Finish configuration using the new Load Balancer tab in the manage cluster interface by following these steps:

  1. Create one outward-facing Interface Configuration Rule for each distinct proxy-server layer-2 subnet. See the Interface Configuration Rule documentation.

    ../../_images/add_a_rule.png ../../_images/add_a_rule_2.png

  2. Create one RRDNS Group per distinct proxy-server layer-2 subnet. When you create an RRDNS Group, you associate it with an outward-facing Interface Configuration Rule and also give it a name to help you tell multiple RRDNS Groups apart during subsequent configuration.

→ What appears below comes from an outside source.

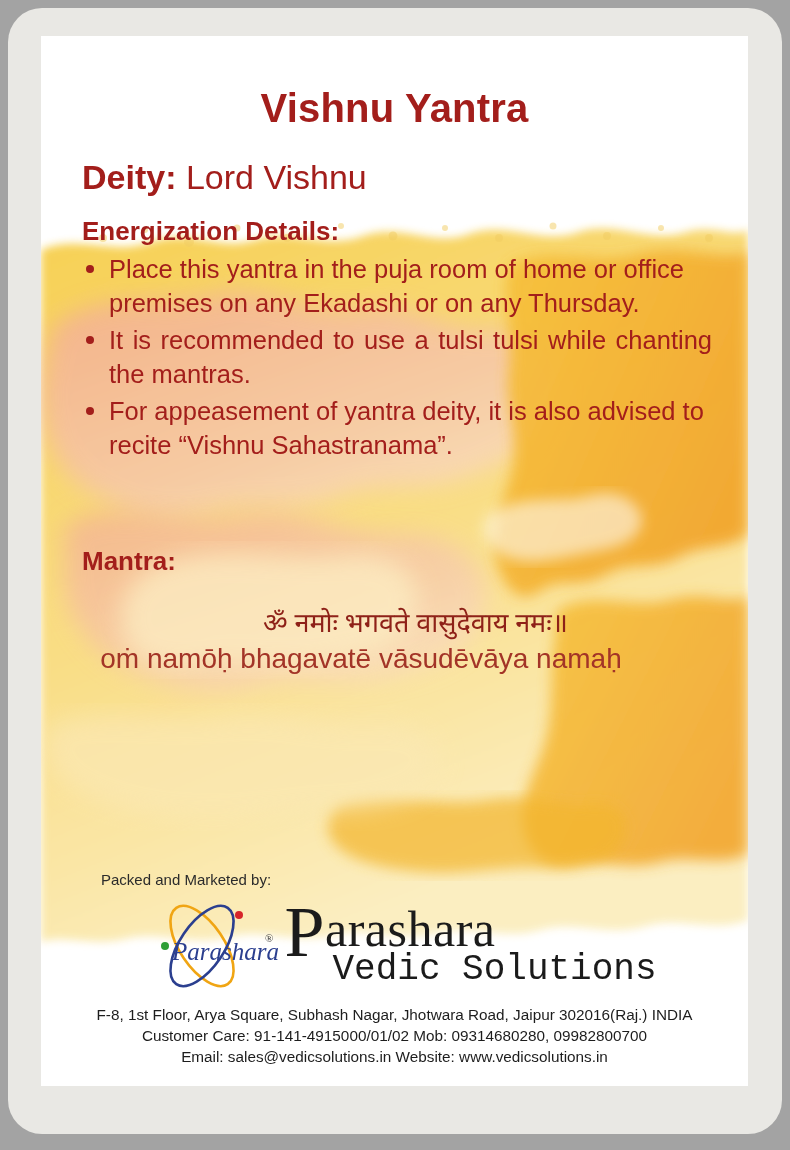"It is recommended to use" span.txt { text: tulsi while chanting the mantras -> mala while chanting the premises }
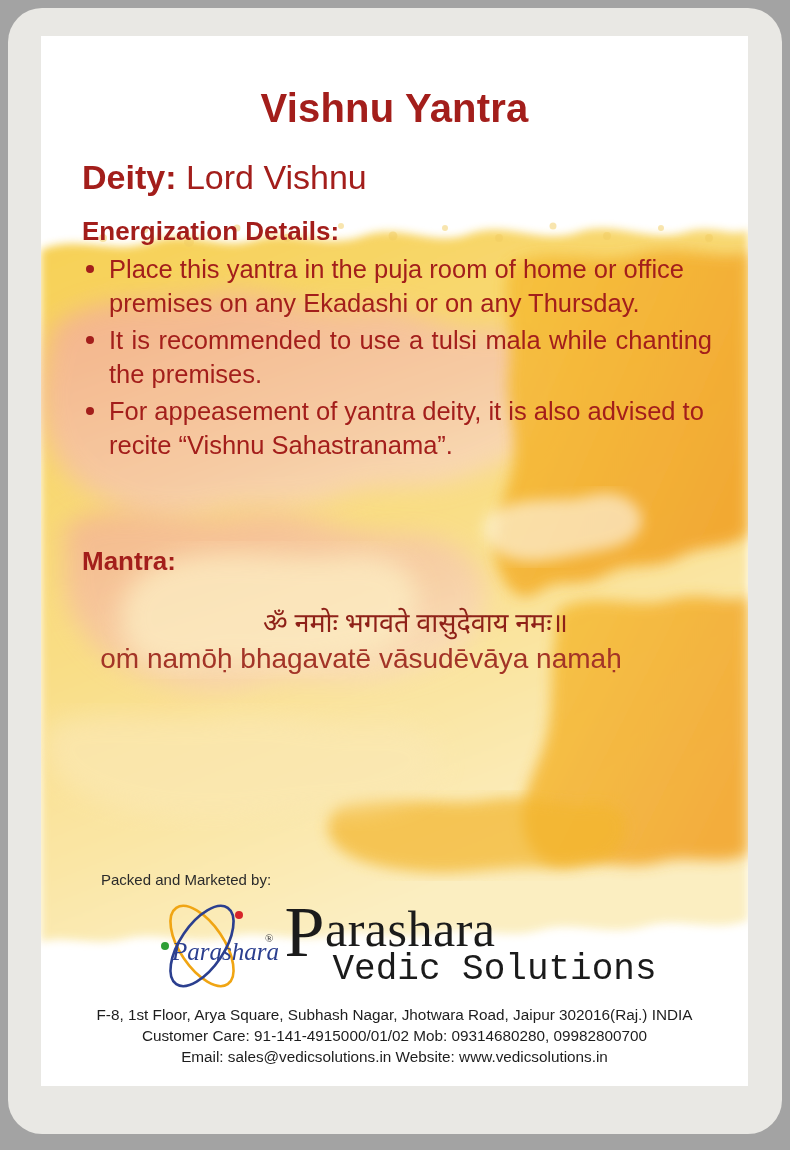"F-8, 1st Floor, Arya Square," div { text: 302016 -> 208827 }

    Each RRDNS Group is either "inactive" or "active". A created RRDNS group starts out "inactive", and cannot be activated unless certain constraints are met (if you try to activate an RRDNS Group too early, you will get an error message listing constraints not yet satisfied). An "inactive" RRDNS Group is ignored during cluster config pushes. Certain actions can later cause an active RRDNS group to become invalid (changing a proxy node's outward-facing interface, changing a proxy node's role, disabling too many proxy servers, etc.). When this happens, a warning message will appear, the RRDNS Group will remain active, and you will not be able to push a config to the cluster until the RRDNS configuration is repaired.

    ../../_images/add_a_group.png

  3. Create all RRDNS VIPs. Each VIP will be associated with an RRDNS Group, and the VIP IP address value must be "in" the RRDNS Group's Interface Configuration Rule's subnet. The SwiftStack Controller will automatically assign proxy nodes to RRDNS VIPs in order to maximize availability, taking into account node zone and region membership.

    ../../_images/add_a_vip.png

  4. Activate each RRDNS Group. If certain constraints are not met, you will get an error message listing the unfulfilled constraints and the RRDNS Group will remain inactive.

    ../../_images/activate_group.png

Once all RRDNS Groups and VIPs are configured, and all RRDNS Groups are activated, you can push a config for the cluster. After the configuration push completes, each VIP will be a stable, highly-available endpoint for the Swift cluster that will remain functional, even in the face of failures.